I ran across the local seltzer man making his rounds in the neighborhood this morning. Ronny’s Seltzer is one of the last soda home-delivery services in NYC, driving around on a flatbed truck laden with old-fashioned glass seltzer bottles. I couldn’t believe me eyes the first time I looked out my window early one Saturday morning, soon after I’d moved to the neighborhood, and saw Ronny lugging crates of seltzer up the neighbor’s stoop. (Yes, Ronny Beberman makes the deliveries himself; there was something of a panic among fans when he was laid up after a fall last year) But it’s just one of the charming remnants of a bygone era that linger here in Brooklyn. Another is the knife sharpener men who drive around the neighborhood in their little trucks, ringing a bell to announce their presence–sort of like the ice cream man, except with sharp objects. There are a couple of them, and the skills of one vs. another are debated, but it was a strange thrill the first time I caught up with the Bob’s Grinding Service truck, scurrying down the block to catch him. Look at me, running with knives!

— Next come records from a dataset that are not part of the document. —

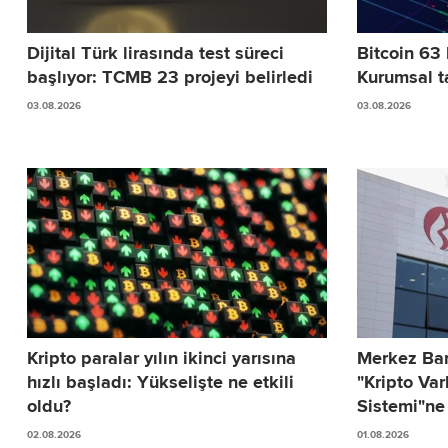
Dijital Türk lirasında test süreci
Bitcoin 63 
başlıyor: TCMB 23 projeyi belirledi
Kurumsal ta
03.08.2026
03.08.2026
Kripto paralar yılın ikinci yarısına
Merkez Ba
hızlı başladı: Yükselişte ne etkili
"Kripto Var
oldu?
Sistemi"ne
02.08.2026
01.08.2026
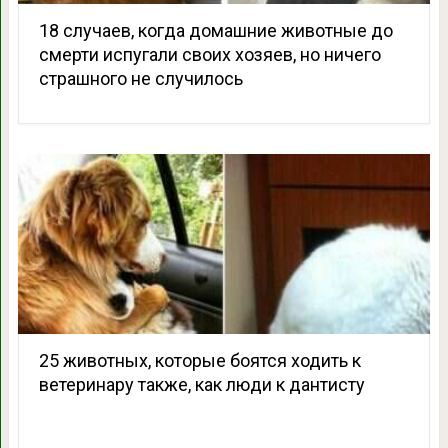
18 случаев, когда домашние животные до
смерти испугали своих хозяев, но ничего
страшного не случилось
25 животных, которые боятся ходить к
ветеринару также, как люди к дантисту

It took me back to the Strawberry Hill neighborhood of Kansas City, where my grandfather lived. When I was a child, the local produce vendor still made his rounds in a truck that was rigged to display carts of fruit and vegetables and had a scale hanging on the back. Everyone called him Huckster Harry, which was by no means an insult, just how the locals described what he did. Huckster Harry’s visits were small lessons in buying the freshest seasonal items. If it was on Harry’s truck, that meant it was time for the cantaloupe, or peaches, or grapes that he would pick up from the city’s main farmer’s market downtown, and he would share thoughts on what were the best picks for the day. For me, the prize was the late summer appearance of Bing cherries. They seemed a rare and therefore prized commodity, a small bowl of them to be devoured nearly on the spot.
Huckster Harry was also an introduction to the then-unusual items that wouldn’t appear in our local supermarket, like the crusty bread from a restaurant/bakery in the city’s Italian neighborhood that made me wonder why we had to eat that grocery store white or wheat the rest of the time. This bread had character, even if I didn’t make that connection at the time, and having a slice with fresh butter from my grandfather’s ancient Frigidaire was a treat beyond compare, almost as good as lazing on the porch later with a bowl of cherries for me, some grapes for my little brother.